▶ _Data supplied_:
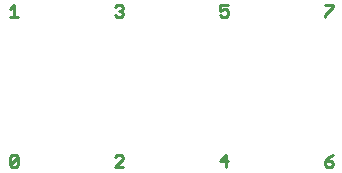
<source format=gto>
G75*
G70*
%OFA0B0*%
%FSLAX24Y24*%
%IPPOS*%
%LPD*%
%AMOC8*
5,1,8,0,0,1.08239X$1,22.5*
%
%ADD10C,0.0100*%
D10*
X002308Y004074D02*
X002241Y004141D01*
X002508Y004408D01*
X002508Y004141D01*
X002441Y004074D01*
X002308Y004074D01*
X002241Y004141D02*
X002241Y004408D01*
X002308Y004474D01*
X002441Y004474D01*
X002508Y004408D01*
X005741Y004408D02*
X005808Y004474D01*
X005941Y004474D01*
X006008Y004408D01*
X006008Y004341D01*
X005741Y004074D01*
X006008Y004074D01*
X009241Y004274D02*
X009508Y004274D01*
X009441Y004074D02*
X009441Y004474D01*
X009241Y004274D01*
X012741Y004274D02*
X012741Y004141D01*
X012808Y004074D01*
X012941Y004074D01*
X013008Y004141D01*
X013008Y004208D01*
X012941Y004274D01*
X012741Y004274D01*
X012874Y004408D01*
X013008Y004474D01*
X012741Y009074D02*
X012741Y009141D01*
X013008Y009408D01*
X013008Y009474D01*
X012741Y009474D01*
X009508Y009474D02*
X009241Y009474D01*
X009241Y009274D01*
X009374Y009341D01*
X009441Y009341D01*
X009508Y009274D01*
X009508Y009141D01*
X009441Y009074D01*
X009308Y009074D01*
X009241Y009141D01*
X006008Y009141D02*
X005941Y009074D01*
X005808Y009074D01*
X005741Y009141D01*
X005874Y009274D02*
X005941Y009274D01*
X006008Y009208D01*
X006008Y009141D01*
X005941Y009274D02*
X006008Y009341D01*
X006008Y009408D01*
X005941Y009474D01*
X005808Y009474D01*
X005741Y009408D01*
X002508Y009074D02*
X002241Y009074D01*
X002374Y009074D02*
X002374Y009474D01*
X002241Y009341D01*
M02*

</source>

▶ _Requirement_:
Print, exactly as written, the lines above from the first one to the one containing "X005941Y009274D01*". Leave out pictures.

▶ _Result_:
<source format=gto>
G75*
G70*
%OFA0B0*%
%FSLAX24Y24*%
%IPPOS*%
%LPD*%
%AMOC8*
5,1,8,0,0,1.08239X$1,22.5*
%
%ADD10C,0.0100*%
D10*
X002308Y004074D02*
X002241Y004141D01*
X002508Y004408D01*
X002508Y004141D01*
X002441Y004074D01*
X002308Y004074D01*
X002241Y004141D02*
X002241Y004408D01*
X002308Y004474D01*
X002441Y004474D01*
X002508Y004408D01*
X005741Y004408D02*
X005808Y004474D01*
X005941Y004474D01*
X006008Y004408D01*
X006008Y004341D01*
X005741Y004074D01*
X006008Y004074D01*
X009241Y004274D02*
X009508Y004274D01*
X009441Y004074D02*
X009441Y004474D01*
X009241Y004274D01*
X012741Y004274D02*
X012741Y004141D01*
X012808Y004074D01*
X012941Y004074D01*
X013008Y004141D01*
X013008Y004208D01*
X012941Y004274D01*
X012741Y004274D01*
X012874Y004408D01*
X013008Y004474D01*
X012741Y009074D02*
X012741Y009141D01*
X013008Y009408D01*
X013008Y009474D01*
X012741Y009474D01*
X009508Y009474D02*
X009241Y009474D01*
X009241Y009274D01*
X009374Y009341D01*
X009441Y009341D01*
X009508Y009274D01*
X009508Y009141D01*
X009441Y009074D01*
X009308Y009074D01*
X009241Y009141D01*
X006008Y009141D02*
X005941Y009074D01*
X005808Y009074D01*
X005741Y009141D01*
X005874Y009274D02*
X005941Y009274D01*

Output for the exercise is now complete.